According to Adrian Wojnarowski, Boston pushed for trades involving Paul Pierce and Ray Allen, but to no ultimate avail.
This was after a period of supposed frenzied Rondo shopping that ultimately ended in Danny Ainge's, "Rondo's not being traded" proclamation—the kind of bellowed statement GMs often make to paint over the memory of past explored routes.
So for now, the Celtics are standing in place above quicksand.
As presently constructed, they will slowly self-destruct.
Next season, Garnett and Allen will be off the books, freeing up over thirty one million dollars in space. So there is room, but to what end?

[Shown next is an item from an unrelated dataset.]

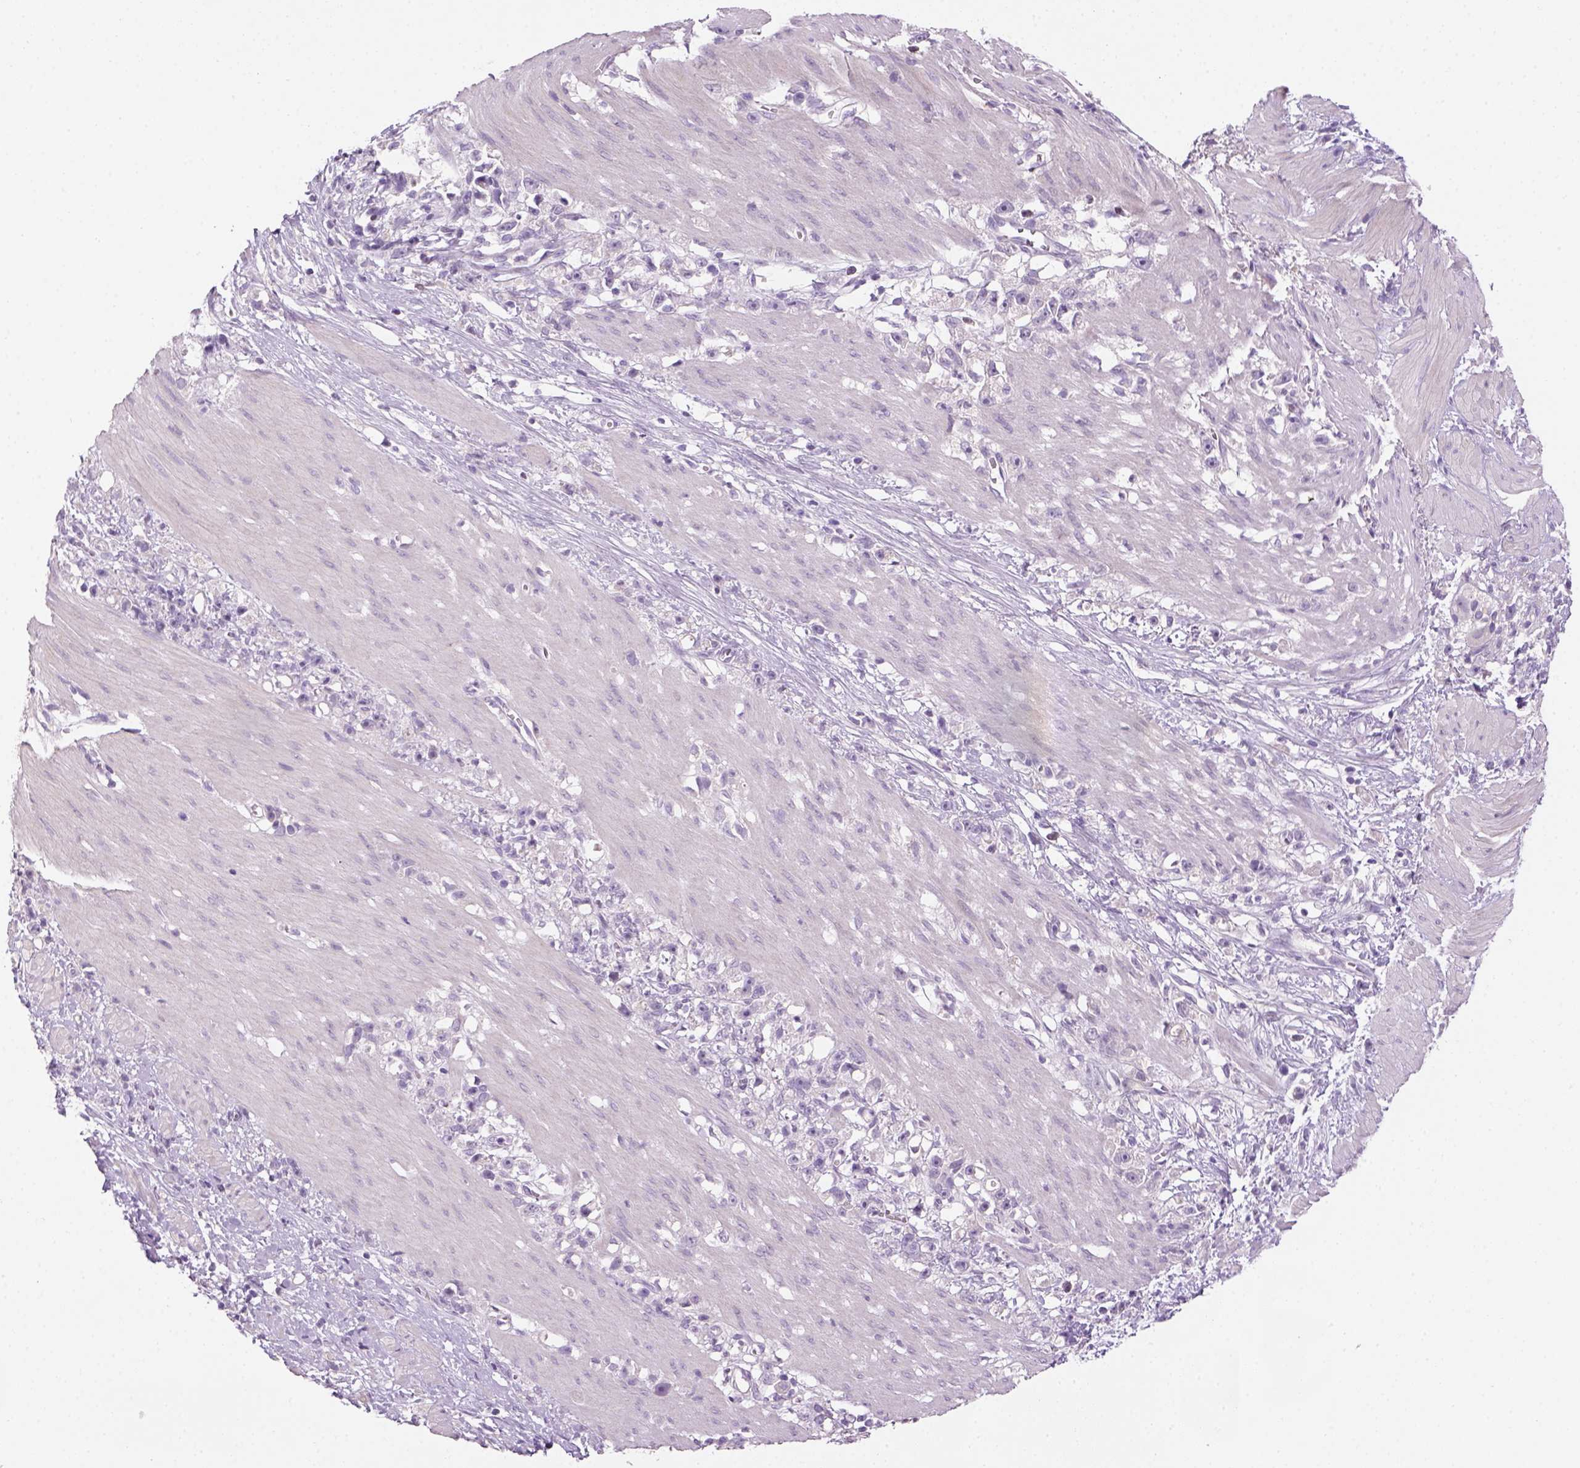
{"staining": {"intensity": "negative", "quantity": "none", "location": "none"}, "tissue": "stomach cancer", "cell_type": "Tumor cells", "image_type": "cancer", "snomed": [{"axis": "morphology", "description": "Adenocarcinoma, NOS"}, {"axis": "topography", "description": "Stomach"}], "caption": "A high-resolution photomicrograph shows immunohistochemistry (IHC) staining of stomach cancer (adenocarcinoma), which exhibits no significant expression in tumor cells.", "gene": "GFI1B", "patient": {"sex": "female", "age": 59}}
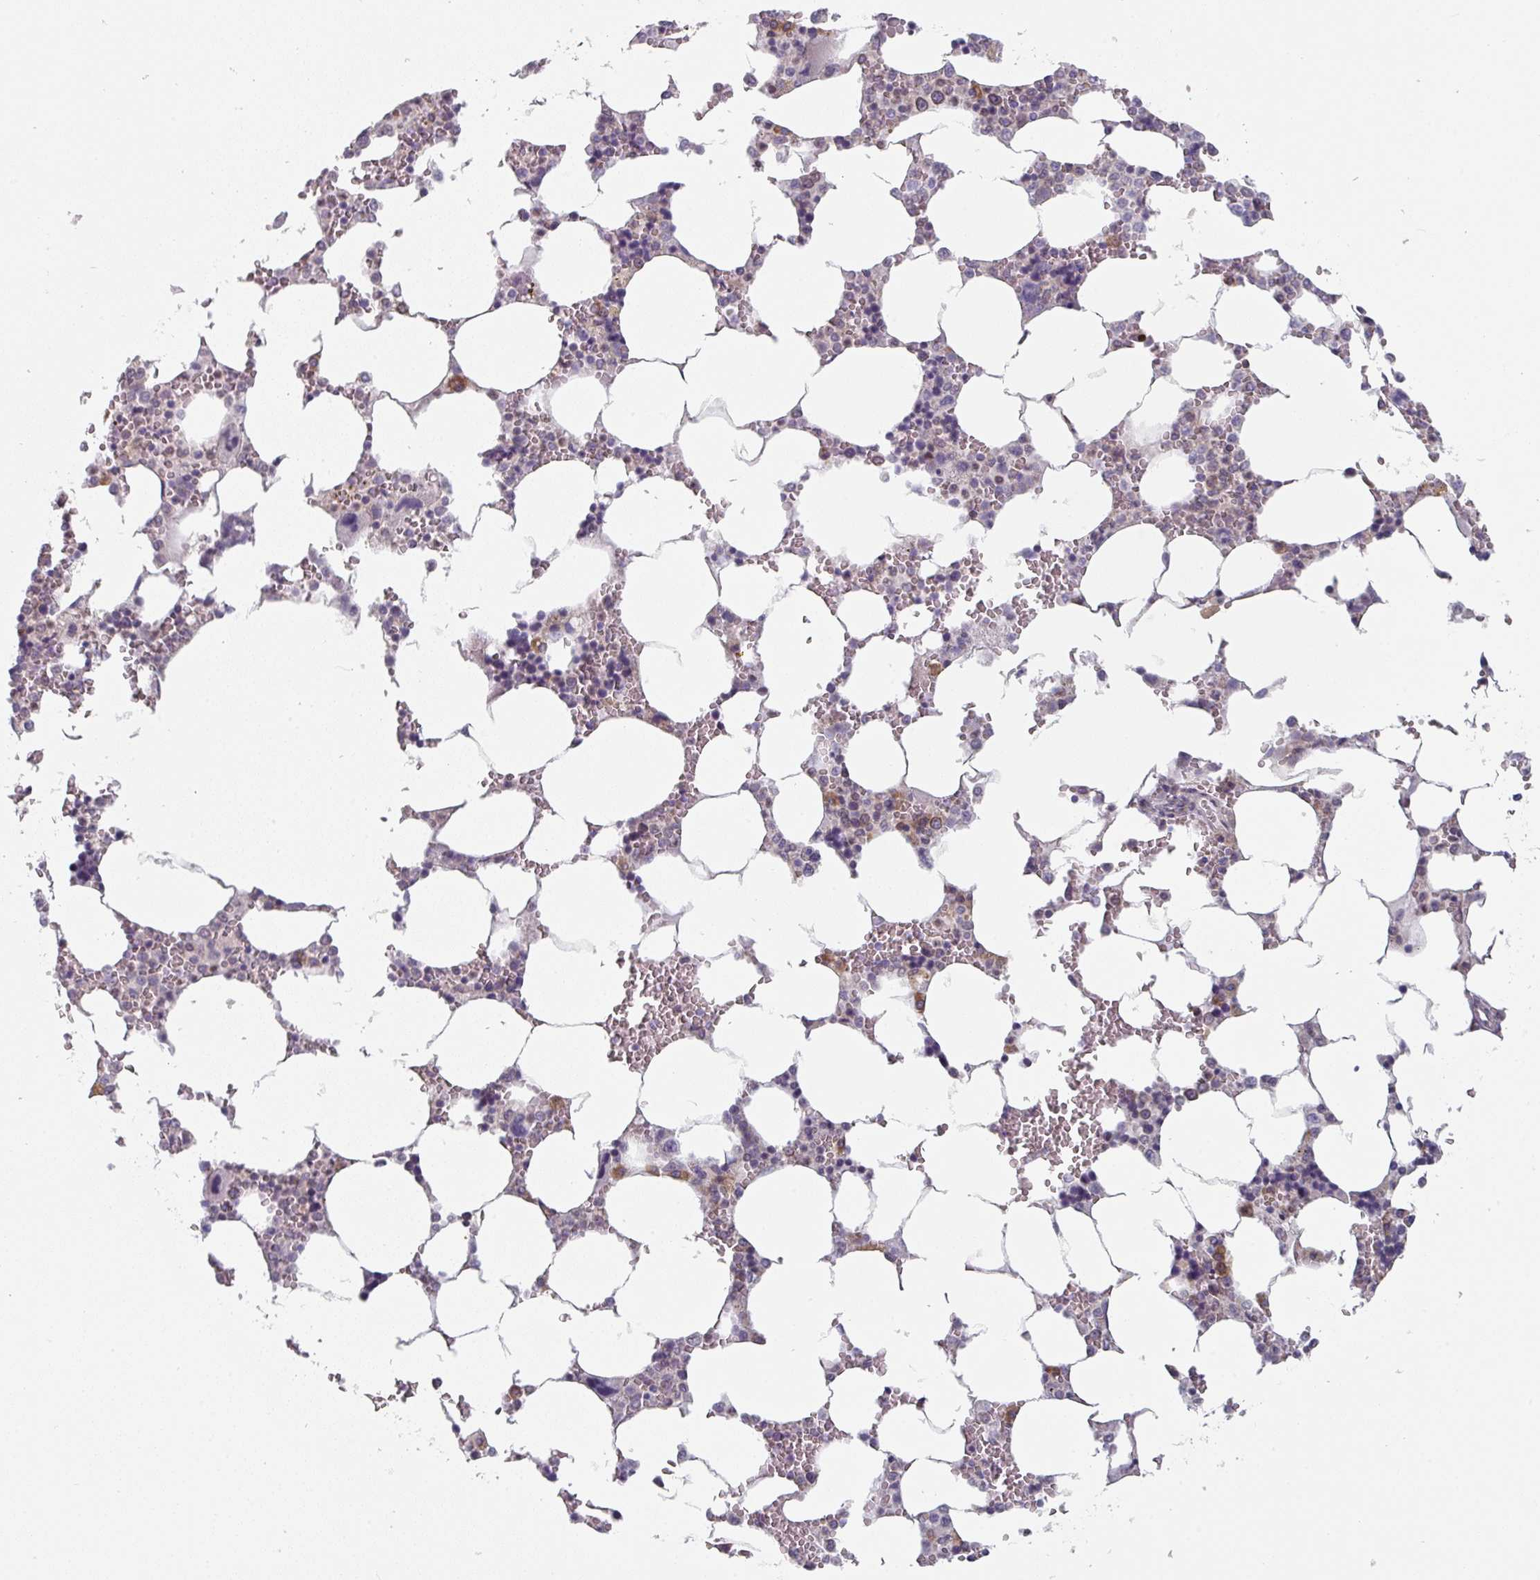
{"staining": {"intensity": "moderate", "quantity": "<25%", "location": "cytoplasmic/membranous"}, "tissue": "bone marrow", "cell_type": "Hematopoietic cells", "image_type": "normal", "snomed": [{"axis": "morphology", "description": "Normal tissue, NOS"}, {"axis": "topography", "description": "Bone marrow"}], "caption": "About <25% of hematopoietic cells in unremarkable bone marrow demonstrate moderate cytoplasmic/membranous protein staining as visualized by brown immunohistochemical staining.", "gene": "TAPT1", "patient": {"sex": "male", "age": 64}}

Boston does not have a history rich in the wooing of free agent superstars.
Take away Kevin Garnett and Ray Allen from this core, and you likely have an awful team. For all the fixation on KG's advanced age, he remains Boston's—if not the league's—best defensive player. Even at 35, Garnett currently paces the club in plus-minus among starters, just like he did last year.
And the elder Ray Allen keeps spreading the floor like wet pizza dough as other teams salivate over the short term help he might provide.
But if Boston manages to keep these two stalwarts, it merely slows death's inexorable march.
The Celtics are not good enough to win a title, and the twenty-six year old Rajon Rondo is more "adequate" than "building block." It is far fetched to believe that Rondo's improvement can compensate for what time takes from the others.
And poor-shooting, smallish point guards rarely age well themselves.
So the Celtics are not at a crossroads, they're merely fading into oblivion. When they return to greatness—by ping pong ball or by free agent signing—Boston will be reincarnated as something wholly different from the team we've come to know.